By Our Editorial Team
First publised on 2023-01-30 10:19:36
Finance Minister Nirmala Sitharaman will present the last full budget of this government on February 1. There has been intense speculation over what the budget has in store. Most economists point to the fact that with the country's economy in relatively good shape and inflation now somewhat controlled, it is times for the government to go for a reform and growth oriented budget. The government has the political incentive to do so as it is practically the election year budget. So will there be many sops for the taxpayers? Knowing Sitharaman and the way the NDA government functions, that is not likely.

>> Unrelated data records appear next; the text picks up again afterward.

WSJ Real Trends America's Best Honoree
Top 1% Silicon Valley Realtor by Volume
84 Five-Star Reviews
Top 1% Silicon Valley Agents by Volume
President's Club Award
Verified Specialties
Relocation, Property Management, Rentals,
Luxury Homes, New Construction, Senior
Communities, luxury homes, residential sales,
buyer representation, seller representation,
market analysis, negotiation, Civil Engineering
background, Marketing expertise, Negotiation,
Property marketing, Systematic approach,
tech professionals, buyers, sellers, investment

Instead, the government, buoyed by good tax collections and a relatively comfortable fiscal deficit position, might go for increased spending on infrastructure projects to fuel growth and generate jobs.
It is a fact that despite India achieving the best growth rate among the large economies in the world, growth has suffered in the last few months for many reasons, not the least among them being high interest rates (the measure resorted to by the RBI to combat rising inflation) and lower exports due to a slowdown across the world. The slowdown has also meant that job creation is at the lowest in many months and more and more people are being thrown out of their jobs, especially in the information technology and related services sector. Hence, the budget must go the whole hog for giving a solid push to the economy.
For this to happen, apart from government spending on infrastructure, private investment must rise substantially. Rapid job creation in the private sector is absolutely essential to revive sentiment. With inflation below the RBI tolerance level for two consecutive months now, the RBI must maintain status quo on key policy rates, or even reduce them, to spur investment. The government must, instead of providing benefits for savings to taxpayers, lower taxes to increase the spending power of the middle class. That would increase demand for goods and services and fuel growth. Measures such as production-linked incentive have been a huge success and the government is extending them to other sectors. The budget must build on this and introduce other such measures, undertake financial reforms and bat for growth.